If you have time on your hands and want to do some digging, I'd look into:
app-admin/mcelog
https://github.com/andikleen/mcelog
and
app-admin/rasdaemon
https://github.com/mchehab/rasdaemon
I don't have any practical experience in this area. The only time I had mce errors with reboots was when a memory stick was going bad. I took them out one at a time and by process of elimination was able to quickly determine which module needed replaced.

Goverp · Advocate Joined: 07 Mar 2007 Posts: 2202

I'd give rasdaemon a miss; it's a program that collects ECC errors from memory and possibly PCI bus and stores them in an sql database, but as far as I can see, that's not what's being reported here.
(I've tried rasdaemon now that I have a desktop machine with ECC memory. It's pretty horrible, as it demands the DEBUG_FS filesystem. I plan to rewrite it in Posix shell script - all it needs do is scan a bit of the /sys tree.)
_________________
Greybeard

kolAflash · n00b Joined: 16 Jun 2023 Posts: 1

c00l.wave · Apprentice Joined: 24 Aug 2003 Posts: 268

Sorry for the late reply, somehow I did not get notified. I had another look after my system crashed again while compiling Samba. I'm not 100% sure if it's really the same issue but from what I found now (I didn't find those threads previously) it appears to be a CPU/microcode bug in power state management in combination with a kernel change that has been documented and also acknowledged on Intel forums for some older CPUs (although mine is still much older). As my CPU no longer receives microcode updates it cannot be fixed that way.

https://askubuntu.com/questions/1222766/sporadic-kernel-panic-not-syncing

https://community.intel.com/t5/Processors/Frequent-crashes-on-i5-11500/td-p/1280709?profile.language=ja

The recommended workaround is to boot with processor.max_cstate=0 intel_idle.max_cstate=0 idle=poll but since that effectively disables power management through ACPI the CPU will run "at full power" all the time and not throttle back while idle which wastes energy and heats the system unnecessarily. However, it may be a valid workaround if the whole session is supposed to actually use 100% CPU anyway (i.e. reboot to those options to perform a long-running world update).

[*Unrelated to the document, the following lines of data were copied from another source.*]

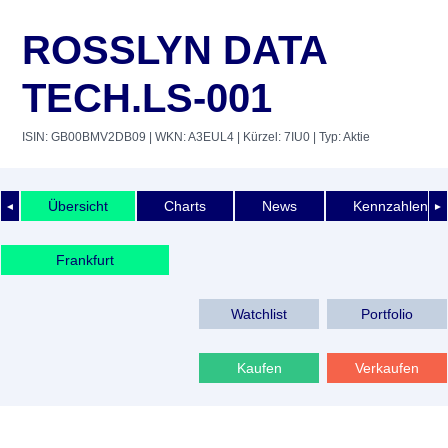
ROSSLYN DATA
TECH.LS-001
ISIN: GB00BMV2DB09
| WKN: A3EUL4
| Kürzel: 7IU0
| Typ: Aktie
Übersicht
Charts
News
Kennzahlen
◄
►
Frankfurt
Watchlist
Portfolio
Kaufen
Verkaufen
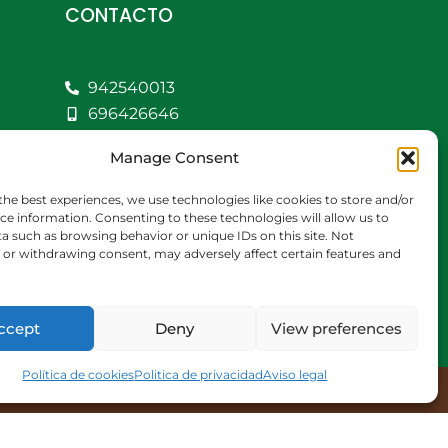
CONTACTO
942540013
696426646
609472979
Manage Consent
comercial@bediaycabarga.com
Fdez. Hontoria 20.
the best experiences, we use technologies like cookies to store and/or
Astillero. 39610
ce information. Consenting to these technologies will allow us to
a such as browsing behavior or unique IDs on this site. Not
Cantabria
or withdrawing consent, may adversely affect certain features and
De lunes a viernes de
8:30 a 13:00 y de 15:00 a
18:30 hrs.
ccept
Deny
View preferences
Política de cookies
Politica de privacidad
Aviso legal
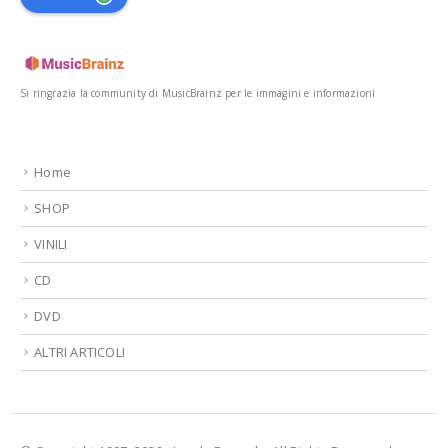
Si ringrazia la community di MusicBrainz per le immagini e informazioni
Home
SHOP
VINILI
CD
DVD
ALTRI ARTICOLI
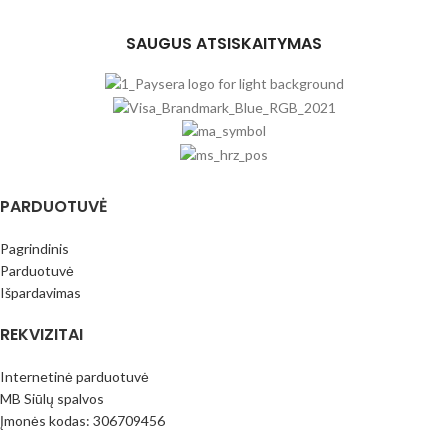
SAUGUS ATSISKAITYMAS
PARDUOTUVĖ
Pagrindinis
Parduotuvė
Išpardavimas
REKVIZITAI
Internetinė parduotuvė
MB Siūlų spalvos
Įmonės kodas: 306709456
PVM mok.k.: LT100016796413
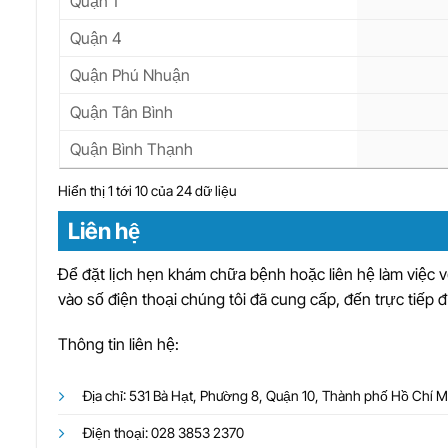
Quận 1
Quận 4
Quận Phú Nhuận
Quận Tân Bình
Quận Bình Thạnh
Hiển thị 1 tới 10 của 24 dữ liệu
Liên hệ
Để đặt lịch hẹn khám chữa bệnh hoặc liên hệ làm việc 
vào số điện thoại chúng tôi đã cung cấp, đến trực tiếp đ
Thông tin liên hệ:
Địa chỉ: 531 Bà Hạt, Phường 8, Quận 10, Thành phố Hồ Chí 
Điện thoại: 028 3853 2370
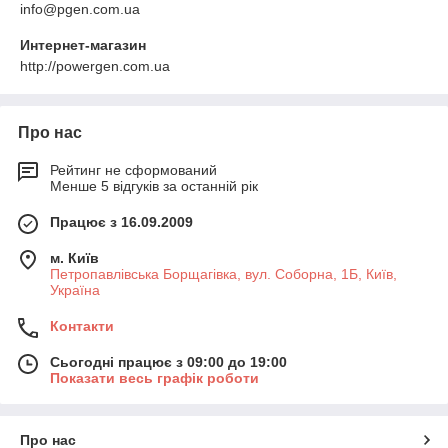
info@pgen.com.ua
Интернет-магазин
http://powergen.com.ua
Про нас
Рейтинг не сформований
Менше 5 відгуків за останній рік
Працює з 16.09.2009
м. Київ
Петропавлівська Борщагівка, вул. Соборна, 1Б, Київ,
Україна
Контакти
Сьогодні працює з 09:00 до 19:00
Показати весь графік роботи
Про нас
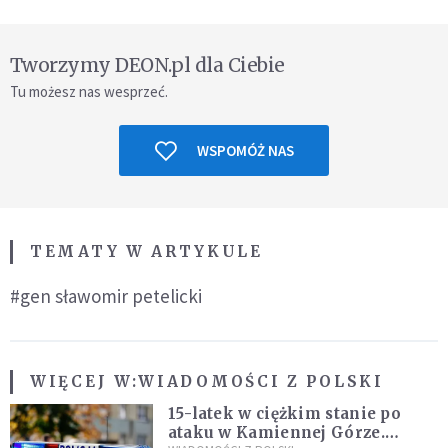
Tworzymy DEON.pl dla Ciebie
Tu możesz nas wesprzeć.
WSPOMÓŻ NAS
TEMATY W ARTYKULE
#gen sławomir petelicki
WIĘCEJ W:
WIADOMOŚCI Z POLSKI
15-latek w ciężkim stanie po
ataku w Kamiennej Górze.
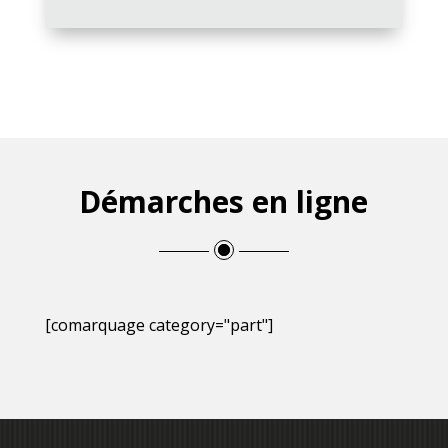
Démarches en ligne
[comarquage category="part"]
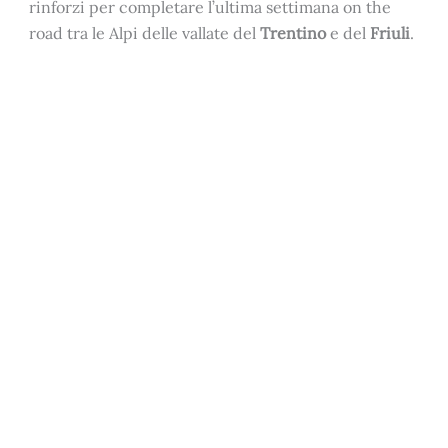
rinforzi per completare l’ultima settimana on the
road tra le Alpi delle vallate del
Trentino
e del
Friuli
.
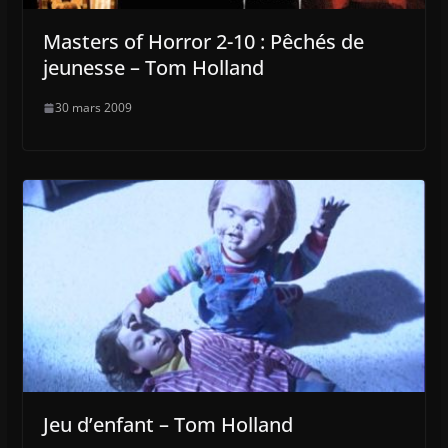
Masters of Horror 2-10 : Pêchés de
jeunesse – Tom Holland
30 mars 2009
Jeu d’enfant – Tom Holland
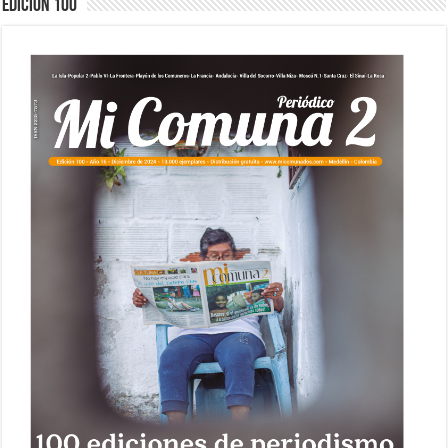
Edición 100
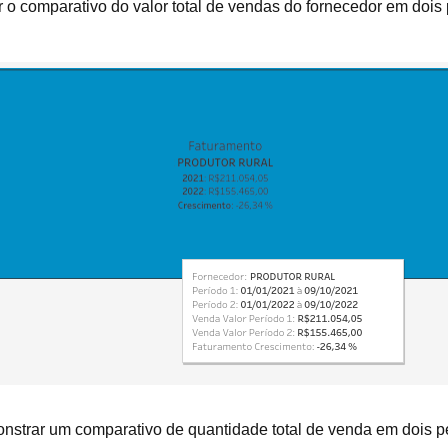
 o comparativo do valor total de vendas do fornecedor em dois
nstrar um comparativo de quantidade total de venda em dois p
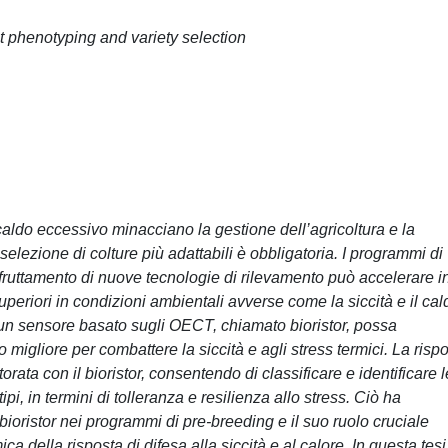
nt phenotyping and variety selection
 caldo eccessivo minacciano la gestione dell’agricoltura e la
selezione di colture più adattabili è obbligatoria. I programmi di
fruttamento di nuove tecnologie di rilevamento può accelerare i
uperiori in condizioni ambientali avverse come la siccità e il cal
 un sensore basato sugli OECT, chiamato bioristor, possa
 migliore per combattere la siccità e agli stress termici. La risp
orata con il bioristor, consentendo di classificare e identificare l
pi, in termini di tolleranza e resilienza allo stress. Ciò ha
l bioristor nei programmi di pre-breeding e il suo ruolo cruciale
 della risposta di difesa alla siccità e al calore. In questa tesi,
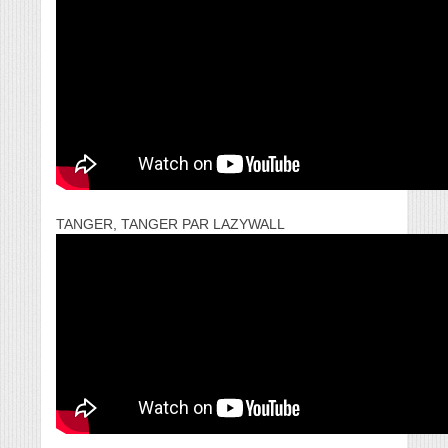
TANGER, TANGER PAR LAZYWALL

I also seem to have been successful by simply switching to the "performance" CPU governor while compiling. That's not really the same, so the system may still run into the bug, but it appears to be less likely. It could also explain my previous observation that I have less trouble compiling affected ebuilds while I am actively using the system.

It could still be a coincidence and caused by something else but judging from how well the last 2 updates worked since I discovered those threads it may have been the correct clue.
_________________
nohup nice -n -20 cp /dev/urandom /dev/null &